Work required → Transcribe the records below. Leave nothing out and change nothing.

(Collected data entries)

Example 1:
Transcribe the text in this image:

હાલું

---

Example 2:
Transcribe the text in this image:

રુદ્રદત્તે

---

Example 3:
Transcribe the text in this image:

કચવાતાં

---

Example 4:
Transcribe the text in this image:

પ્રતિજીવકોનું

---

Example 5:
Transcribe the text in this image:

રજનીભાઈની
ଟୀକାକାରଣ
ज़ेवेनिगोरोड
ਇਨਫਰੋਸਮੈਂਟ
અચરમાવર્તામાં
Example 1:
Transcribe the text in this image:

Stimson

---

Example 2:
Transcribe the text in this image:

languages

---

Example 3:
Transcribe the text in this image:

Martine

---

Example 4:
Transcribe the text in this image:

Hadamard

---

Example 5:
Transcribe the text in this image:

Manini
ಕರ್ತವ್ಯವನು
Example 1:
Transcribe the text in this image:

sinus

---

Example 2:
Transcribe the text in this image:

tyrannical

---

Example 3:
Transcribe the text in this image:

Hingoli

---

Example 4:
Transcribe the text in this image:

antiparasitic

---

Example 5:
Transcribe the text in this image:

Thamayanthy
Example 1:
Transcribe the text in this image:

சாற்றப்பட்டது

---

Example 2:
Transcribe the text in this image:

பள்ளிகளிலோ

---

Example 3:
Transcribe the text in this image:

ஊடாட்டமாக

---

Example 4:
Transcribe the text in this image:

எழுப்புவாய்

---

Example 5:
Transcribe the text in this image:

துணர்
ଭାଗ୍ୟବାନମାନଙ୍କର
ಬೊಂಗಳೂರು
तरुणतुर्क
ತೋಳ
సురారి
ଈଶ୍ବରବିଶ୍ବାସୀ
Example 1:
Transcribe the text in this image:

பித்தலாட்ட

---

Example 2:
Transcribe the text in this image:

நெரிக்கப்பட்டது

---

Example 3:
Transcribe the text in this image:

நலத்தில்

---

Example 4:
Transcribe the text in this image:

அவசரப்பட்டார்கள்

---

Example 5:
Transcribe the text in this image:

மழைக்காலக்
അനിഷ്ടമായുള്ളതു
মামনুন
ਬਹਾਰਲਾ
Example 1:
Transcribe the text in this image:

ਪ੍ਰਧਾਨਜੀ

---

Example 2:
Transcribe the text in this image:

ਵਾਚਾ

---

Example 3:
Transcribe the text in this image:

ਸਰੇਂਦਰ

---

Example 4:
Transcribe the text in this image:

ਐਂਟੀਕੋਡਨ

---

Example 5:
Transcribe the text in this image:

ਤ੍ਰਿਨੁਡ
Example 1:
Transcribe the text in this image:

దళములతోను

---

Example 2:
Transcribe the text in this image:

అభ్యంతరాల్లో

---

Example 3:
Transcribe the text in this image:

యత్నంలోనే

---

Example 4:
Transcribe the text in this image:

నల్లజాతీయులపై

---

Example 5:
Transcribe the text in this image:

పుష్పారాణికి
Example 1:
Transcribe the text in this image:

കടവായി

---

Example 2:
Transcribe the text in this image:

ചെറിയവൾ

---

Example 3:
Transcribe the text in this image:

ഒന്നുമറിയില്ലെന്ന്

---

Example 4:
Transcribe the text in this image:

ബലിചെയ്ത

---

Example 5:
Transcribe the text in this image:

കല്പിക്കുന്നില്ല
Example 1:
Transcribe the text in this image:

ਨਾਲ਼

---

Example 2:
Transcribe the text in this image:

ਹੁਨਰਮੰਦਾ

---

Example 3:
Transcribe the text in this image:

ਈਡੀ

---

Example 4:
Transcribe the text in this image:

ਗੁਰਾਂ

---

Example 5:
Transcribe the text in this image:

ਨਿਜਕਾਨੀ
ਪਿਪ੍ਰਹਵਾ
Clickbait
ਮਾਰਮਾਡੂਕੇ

Exercise output →
Example 1:
Transcribe the text in this image:

હાલું

---

Example 2:
Transcribe the text in this image:

રુદ્રદત્તે

---

Example 3:
Transcribe the text in this image:

કચવાતાં

---

Example 4:
Transcribe the text in this image:

પ્રતિજીવકોનું

---

Example 5:
Transcribe the text in this image:

રજનીભાઈની
ଟୀକାକାରଣ
ज़ेवेनिगोरोड
ਇਨਫਰੋਸਮੈਂਟ
અચરમાવર્તામાં
Example 1:
Transcribe the text in this image:

Stimson

---

Example 2:
Transcribe the text in this image:

languages

---

Example 3:
Transcribe the text in this image:

Martine

---

Example 4:
Transcribe the text in this image:

Hadamard

---

Example 5:
Transcribe the text in this image:

Manini
ಕರ್ತವ್ಯವನು
Example 1:
Transcribe the text in this image:

sinus

---

Example 2:
Transcribe the text in this image:

tyrannical

---

Example 3:
Transcribe the text in this image:

Hingoli

---

Example 4:
Transcribe the text in this image:

antiparasitic

---

Example 5:
Transcribe the text in this image:

Thamayanthy
Example 1:
Transcribe the text in this image:

சாற்றப்பட்டது

---

Example 2:
Transcribe the text in this image:

பள்ளிகளிலோ

---

Example 3:
Transcribe the text in this image:

ஊடாட்டமாக

---

Example 4:
Transcribe the text in this image:

எழுப்புவாய்

---

Example 5:
Transcribe the text in this image:

துணர்
ଭାଗ୍ୟବାନମାନଙ୍କର
ಬೊಂಗಳೂರು
तरुणतुर्क
ತೋಳ
సురారి
ଈଶ୍ବରବିଶ୍ବାସୀ
Example 1:
Transcribe the text in this image:

பித்தலாட்ட

---

Example 2:
Transcribe the text in this image:

நெரிக்கப்பட்டது

---

Example 3:
Transcribe the text in this image:

நலத்தில்

---

Example 4:
Transcribe the text in this image:

அவசரப்பட்டார்கள்

---

Example 5:
Transcribe the text in this image:

மழைக்காலக்
അനിഷ്ടമായുള്ളതു
মামনুন
ਬਹਾਰਲਾ
Example 1:
Transcribe the text in this image:

ਪ੍ਰਧਾਨਜੀ

---

Example 2:
Transcribe the text in this image:

ਵਾਚਾ

---

Example 3:
Transcribe the text in this image:

ਸਰੇਂਦਰ

---

Example 4:
Transcribe the text in this image:

ਐਂਟੀਕੋਡਨ

---

Example 5:
Transcribe the text in this image:

ਤ੍ਰਿਨੁਡ
Example 1:
Transcribe the text in this image:

దళములతోను

---

Example 2:
Transcribe the text in this image:

అభ్యంతరాల్లో

---

Example 3:
Transcribe the text in this image:

యత్నంలోనే

---

Example 4:
Transcribe the text in this image:

నల్లజాతీయులపై

---

Example 5:
Transcribe the text in this image:

పుష్పారాణికి
Example 1:
Transcribe the text in this image:

കടവായി

---

Example 2:
Transcribe the text in this image:

ചെറിയവൾ

---

Example 3:
Transcribe the text in this image:

ഒന്നുമറിയില്ലെന്ന്

---

Example 4:
Transcribe the text in this image:

ബലിചെയ്ത

---

Example 5:
Transcribe the text in this image:

കല്പിക്കുന്നില്ല
Example 1:
Transcribe the text in this image:

ਨਾਲ਼

---

Example 2:
Transcribe the text in this image:

ਹੁਨਰਮੰਦਾ

---

Example 3:
Transcribe the text in this image:

ਈਡੀ

---

Example 4:
Transcribe the text in this image:

ਗੁਰਾਂ

---

Example 5:
Transcribe the text in this image:

ਨਿਜਕਾਨੀ
ਪਿਪ੍ਰਹਵਾ
Clickbait
ਮਾਰਮਾਡੂਕੇ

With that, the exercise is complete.